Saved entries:
——————

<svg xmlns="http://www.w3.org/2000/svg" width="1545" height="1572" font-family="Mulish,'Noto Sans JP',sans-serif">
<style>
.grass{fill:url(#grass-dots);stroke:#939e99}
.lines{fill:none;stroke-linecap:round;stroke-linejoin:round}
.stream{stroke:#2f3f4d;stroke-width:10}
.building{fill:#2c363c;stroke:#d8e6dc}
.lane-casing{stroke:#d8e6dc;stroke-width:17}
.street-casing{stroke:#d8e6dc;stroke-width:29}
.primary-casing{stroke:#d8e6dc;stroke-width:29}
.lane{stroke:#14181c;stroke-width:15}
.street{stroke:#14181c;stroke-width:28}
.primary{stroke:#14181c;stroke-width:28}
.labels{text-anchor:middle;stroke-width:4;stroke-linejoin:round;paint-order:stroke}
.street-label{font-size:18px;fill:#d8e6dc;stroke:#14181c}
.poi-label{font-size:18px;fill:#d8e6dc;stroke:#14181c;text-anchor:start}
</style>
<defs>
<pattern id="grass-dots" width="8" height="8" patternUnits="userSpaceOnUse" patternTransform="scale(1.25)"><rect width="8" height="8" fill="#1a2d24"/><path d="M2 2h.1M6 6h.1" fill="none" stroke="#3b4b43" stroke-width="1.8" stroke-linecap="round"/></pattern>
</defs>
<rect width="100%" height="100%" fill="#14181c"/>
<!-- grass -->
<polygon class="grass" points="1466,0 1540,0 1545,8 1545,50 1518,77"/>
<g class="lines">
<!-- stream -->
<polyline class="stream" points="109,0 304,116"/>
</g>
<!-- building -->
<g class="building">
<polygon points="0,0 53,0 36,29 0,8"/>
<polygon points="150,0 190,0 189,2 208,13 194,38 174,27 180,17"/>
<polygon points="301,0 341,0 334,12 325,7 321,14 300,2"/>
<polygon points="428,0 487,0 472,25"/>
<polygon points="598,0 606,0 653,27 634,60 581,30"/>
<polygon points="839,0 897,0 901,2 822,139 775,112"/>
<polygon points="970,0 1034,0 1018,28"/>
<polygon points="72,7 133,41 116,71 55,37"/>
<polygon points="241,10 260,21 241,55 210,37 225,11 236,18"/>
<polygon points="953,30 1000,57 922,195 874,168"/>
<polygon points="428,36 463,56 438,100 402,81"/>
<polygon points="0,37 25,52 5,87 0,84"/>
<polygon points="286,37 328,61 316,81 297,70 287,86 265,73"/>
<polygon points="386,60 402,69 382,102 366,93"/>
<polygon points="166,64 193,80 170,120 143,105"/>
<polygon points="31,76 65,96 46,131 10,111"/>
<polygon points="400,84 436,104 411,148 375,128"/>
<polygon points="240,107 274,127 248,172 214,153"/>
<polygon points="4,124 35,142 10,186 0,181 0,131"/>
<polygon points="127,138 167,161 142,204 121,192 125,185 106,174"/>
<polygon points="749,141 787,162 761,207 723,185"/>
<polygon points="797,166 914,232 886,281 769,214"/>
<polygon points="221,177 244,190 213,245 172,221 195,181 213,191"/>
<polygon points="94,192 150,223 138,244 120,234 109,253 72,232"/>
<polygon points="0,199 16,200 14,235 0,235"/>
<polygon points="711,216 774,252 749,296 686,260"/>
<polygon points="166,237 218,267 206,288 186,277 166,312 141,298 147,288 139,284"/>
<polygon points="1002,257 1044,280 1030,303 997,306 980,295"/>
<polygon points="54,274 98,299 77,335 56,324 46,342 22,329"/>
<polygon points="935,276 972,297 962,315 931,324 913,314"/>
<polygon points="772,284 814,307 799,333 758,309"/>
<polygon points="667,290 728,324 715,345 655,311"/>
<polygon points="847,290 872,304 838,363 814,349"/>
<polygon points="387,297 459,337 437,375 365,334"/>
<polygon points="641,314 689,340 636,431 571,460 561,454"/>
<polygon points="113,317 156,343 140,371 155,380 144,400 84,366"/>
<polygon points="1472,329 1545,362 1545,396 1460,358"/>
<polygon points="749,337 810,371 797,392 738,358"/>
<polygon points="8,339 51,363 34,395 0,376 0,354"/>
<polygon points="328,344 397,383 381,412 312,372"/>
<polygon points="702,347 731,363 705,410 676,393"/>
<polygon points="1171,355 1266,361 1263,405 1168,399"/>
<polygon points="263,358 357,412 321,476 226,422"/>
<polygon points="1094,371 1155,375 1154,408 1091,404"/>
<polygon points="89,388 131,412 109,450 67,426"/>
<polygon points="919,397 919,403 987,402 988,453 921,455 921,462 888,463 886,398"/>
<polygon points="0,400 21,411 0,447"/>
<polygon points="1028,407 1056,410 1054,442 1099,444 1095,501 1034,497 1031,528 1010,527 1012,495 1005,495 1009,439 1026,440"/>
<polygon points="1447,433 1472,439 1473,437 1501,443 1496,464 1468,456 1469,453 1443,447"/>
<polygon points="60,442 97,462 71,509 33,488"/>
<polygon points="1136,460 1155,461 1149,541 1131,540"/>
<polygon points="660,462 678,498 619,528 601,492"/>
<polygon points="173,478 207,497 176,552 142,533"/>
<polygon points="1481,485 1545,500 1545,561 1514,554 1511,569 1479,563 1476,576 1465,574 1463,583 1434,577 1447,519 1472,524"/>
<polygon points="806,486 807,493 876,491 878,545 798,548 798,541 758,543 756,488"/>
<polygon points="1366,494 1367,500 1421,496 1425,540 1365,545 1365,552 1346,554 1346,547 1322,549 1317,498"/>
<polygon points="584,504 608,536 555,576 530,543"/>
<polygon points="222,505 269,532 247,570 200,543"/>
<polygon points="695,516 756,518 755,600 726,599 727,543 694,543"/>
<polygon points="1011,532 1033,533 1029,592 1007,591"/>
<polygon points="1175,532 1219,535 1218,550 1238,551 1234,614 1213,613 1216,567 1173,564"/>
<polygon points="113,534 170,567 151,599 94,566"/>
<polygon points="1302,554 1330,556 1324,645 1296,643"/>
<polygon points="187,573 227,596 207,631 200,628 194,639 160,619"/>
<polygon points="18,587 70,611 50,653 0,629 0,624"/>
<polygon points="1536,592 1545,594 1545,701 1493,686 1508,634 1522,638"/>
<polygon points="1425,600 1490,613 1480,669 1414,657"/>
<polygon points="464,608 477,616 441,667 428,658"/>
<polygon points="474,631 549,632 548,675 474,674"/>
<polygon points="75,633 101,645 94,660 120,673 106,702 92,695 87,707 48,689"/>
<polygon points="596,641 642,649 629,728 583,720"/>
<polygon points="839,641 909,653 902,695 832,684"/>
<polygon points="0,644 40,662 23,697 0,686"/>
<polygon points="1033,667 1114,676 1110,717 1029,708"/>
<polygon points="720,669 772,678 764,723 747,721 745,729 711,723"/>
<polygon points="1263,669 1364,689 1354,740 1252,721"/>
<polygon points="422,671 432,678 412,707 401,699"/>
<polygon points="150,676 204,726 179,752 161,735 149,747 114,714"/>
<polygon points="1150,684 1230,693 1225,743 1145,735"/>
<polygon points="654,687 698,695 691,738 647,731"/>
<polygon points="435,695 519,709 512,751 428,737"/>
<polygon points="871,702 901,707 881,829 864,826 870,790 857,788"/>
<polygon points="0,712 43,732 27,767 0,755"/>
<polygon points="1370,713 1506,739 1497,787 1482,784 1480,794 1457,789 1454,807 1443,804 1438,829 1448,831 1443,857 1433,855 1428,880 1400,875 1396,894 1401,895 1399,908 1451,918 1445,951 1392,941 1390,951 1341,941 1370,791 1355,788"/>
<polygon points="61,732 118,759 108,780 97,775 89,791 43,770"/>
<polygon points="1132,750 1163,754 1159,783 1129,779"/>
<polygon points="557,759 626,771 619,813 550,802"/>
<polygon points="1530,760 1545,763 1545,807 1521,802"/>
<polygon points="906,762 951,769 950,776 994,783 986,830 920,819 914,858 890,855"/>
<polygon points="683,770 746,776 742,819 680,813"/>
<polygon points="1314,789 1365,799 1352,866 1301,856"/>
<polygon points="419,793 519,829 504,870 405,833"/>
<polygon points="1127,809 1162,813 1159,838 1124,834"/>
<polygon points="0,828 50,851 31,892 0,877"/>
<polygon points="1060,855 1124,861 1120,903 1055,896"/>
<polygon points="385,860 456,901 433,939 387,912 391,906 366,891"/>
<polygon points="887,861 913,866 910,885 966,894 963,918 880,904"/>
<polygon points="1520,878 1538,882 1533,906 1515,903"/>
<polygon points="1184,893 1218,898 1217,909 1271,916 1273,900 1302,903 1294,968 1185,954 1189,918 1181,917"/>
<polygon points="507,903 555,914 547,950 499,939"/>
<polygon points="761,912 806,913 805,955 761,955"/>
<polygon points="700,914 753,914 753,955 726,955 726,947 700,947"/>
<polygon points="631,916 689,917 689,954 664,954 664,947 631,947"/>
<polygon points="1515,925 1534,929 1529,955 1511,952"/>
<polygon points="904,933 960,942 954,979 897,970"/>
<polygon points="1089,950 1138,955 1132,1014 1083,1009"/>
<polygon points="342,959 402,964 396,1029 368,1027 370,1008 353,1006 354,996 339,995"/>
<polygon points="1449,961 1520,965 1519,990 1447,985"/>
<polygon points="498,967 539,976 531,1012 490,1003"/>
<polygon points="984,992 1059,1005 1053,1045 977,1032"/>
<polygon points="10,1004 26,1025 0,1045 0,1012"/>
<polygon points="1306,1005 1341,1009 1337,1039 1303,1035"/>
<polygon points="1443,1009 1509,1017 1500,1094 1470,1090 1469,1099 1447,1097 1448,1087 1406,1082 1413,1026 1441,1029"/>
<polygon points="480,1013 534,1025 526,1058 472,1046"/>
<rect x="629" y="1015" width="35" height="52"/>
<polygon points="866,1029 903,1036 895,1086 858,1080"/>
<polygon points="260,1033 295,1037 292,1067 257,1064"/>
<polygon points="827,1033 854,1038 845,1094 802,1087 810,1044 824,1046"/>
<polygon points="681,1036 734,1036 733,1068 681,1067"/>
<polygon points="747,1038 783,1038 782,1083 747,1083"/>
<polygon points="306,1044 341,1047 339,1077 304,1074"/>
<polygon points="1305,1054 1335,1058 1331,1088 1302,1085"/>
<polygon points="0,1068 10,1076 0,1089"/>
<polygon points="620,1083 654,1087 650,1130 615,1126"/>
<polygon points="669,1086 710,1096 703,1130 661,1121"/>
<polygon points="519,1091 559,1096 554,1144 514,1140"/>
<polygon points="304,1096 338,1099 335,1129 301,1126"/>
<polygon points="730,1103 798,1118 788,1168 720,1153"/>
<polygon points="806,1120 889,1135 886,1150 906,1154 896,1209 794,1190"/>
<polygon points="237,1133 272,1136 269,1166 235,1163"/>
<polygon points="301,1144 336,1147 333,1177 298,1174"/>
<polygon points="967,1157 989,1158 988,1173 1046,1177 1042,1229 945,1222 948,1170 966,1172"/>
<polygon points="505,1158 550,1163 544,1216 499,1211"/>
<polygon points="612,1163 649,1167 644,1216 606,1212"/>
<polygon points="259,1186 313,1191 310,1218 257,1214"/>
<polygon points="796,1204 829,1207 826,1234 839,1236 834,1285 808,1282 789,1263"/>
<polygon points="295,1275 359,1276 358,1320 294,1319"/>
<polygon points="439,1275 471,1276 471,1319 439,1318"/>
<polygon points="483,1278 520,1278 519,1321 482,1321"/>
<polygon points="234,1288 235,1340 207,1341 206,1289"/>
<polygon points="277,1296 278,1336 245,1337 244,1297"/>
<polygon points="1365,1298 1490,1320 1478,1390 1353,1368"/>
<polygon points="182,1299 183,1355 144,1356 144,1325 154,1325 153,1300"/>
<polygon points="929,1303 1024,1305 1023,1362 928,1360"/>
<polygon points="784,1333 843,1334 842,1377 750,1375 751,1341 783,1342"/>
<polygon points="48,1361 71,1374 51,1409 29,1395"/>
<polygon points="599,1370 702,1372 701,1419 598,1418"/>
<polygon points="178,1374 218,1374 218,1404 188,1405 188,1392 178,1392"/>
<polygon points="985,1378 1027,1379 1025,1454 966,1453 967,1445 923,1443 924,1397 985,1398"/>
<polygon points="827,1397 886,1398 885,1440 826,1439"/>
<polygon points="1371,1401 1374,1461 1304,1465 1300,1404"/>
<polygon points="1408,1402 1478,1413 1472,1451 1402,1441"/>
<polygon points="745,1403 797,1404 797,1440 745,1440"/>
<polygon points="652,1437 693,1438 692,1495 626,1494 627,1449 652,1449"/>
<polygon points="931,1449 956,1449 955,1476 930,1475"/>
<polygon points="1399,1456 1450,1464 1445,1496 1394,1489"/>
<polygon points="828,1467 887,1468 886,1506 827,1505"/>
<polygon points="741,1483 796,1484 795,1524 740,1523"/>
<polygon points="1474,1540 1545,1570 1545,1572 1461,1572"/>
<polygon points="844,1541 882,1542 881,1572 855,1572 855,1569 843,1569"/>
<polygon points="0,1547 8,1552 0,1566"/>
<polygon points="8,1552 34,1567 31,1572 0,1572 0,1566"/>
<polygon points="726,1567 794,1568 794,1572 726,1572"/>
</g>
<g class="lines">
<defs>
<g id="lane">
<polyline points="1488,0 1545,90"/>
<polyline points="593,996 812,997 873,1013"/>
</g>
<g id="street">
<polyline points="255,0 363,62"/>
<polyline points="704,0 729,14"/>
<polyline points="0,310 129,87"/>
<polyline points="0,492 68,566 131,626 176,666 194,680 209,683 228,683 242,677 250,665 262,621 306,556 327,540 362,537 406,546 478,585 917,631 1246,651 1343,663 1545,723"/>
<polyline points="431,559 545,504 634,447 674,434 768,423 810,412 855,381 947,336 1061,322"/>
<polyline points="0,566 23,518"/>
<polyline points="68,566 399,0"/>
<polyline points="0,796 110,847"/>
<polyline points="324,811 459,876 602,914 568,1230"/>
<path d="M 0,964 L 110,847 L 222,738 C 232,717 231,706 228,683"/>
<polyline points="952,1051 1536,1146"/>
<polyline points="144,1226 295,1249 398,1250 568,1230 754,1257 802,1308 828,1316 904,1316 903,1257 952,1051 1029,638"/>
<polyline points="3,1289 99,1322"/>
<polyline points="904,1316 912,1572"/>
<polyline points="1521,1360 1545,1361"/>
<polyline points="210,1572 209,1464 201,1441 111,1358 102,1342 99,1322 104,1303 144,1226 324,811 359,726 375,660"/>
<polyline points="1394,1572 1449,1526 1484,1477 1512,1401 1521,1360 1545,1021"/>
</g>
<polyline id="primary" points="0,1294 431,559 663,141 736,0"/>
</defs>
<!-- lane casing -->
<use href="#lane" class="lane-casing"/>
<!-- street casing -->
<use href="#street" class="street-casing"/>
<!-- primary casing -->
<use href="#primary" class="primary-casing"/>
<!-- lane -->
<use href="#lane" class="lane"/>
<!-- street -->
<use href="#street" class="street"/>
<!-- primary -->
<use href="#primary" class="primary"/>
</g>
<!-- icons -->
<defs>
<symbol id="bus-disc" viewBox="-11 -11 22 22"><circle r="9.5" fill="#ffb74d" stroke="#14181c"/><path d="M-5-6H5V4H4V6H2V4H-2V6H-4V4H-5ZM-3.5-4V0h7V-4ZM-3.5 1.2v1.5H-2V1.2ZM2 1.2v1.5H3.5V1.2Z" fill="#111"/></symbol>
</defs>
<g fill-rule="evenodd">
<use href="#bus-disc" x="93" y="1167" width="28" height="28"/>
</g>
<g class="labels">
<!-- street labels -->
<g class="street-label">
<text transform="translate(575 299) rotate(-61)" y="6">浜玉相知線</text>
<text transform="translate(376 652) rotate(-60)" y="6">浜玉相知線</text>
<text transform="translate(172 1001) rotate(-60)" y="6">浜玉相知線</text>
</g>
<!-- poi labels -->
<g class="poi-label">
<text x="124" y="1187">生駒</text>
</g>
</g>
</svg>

——————

Try it:
Set down only these lines, exactly: the one containing "<!-- street labels -->" and each line after it through the end of the entries above.

Result for this task:
<!-- street labels -->
<g class="street-label">
<text transform="translate(575 299) rotate(-61)" y="6">浜玉相知線</text>
<text transform="translate(376 652) rotate(-60)" y="6">浜玉相知線</text>
<text transform="translate(172 1001) rotate(-60)" y="6">浜玉相知線</text>
</g>
<!-- poi labels -->
<g class="poi-label">
<text x="124" y="1187">生駒</text>
</g>
</g>
</svg>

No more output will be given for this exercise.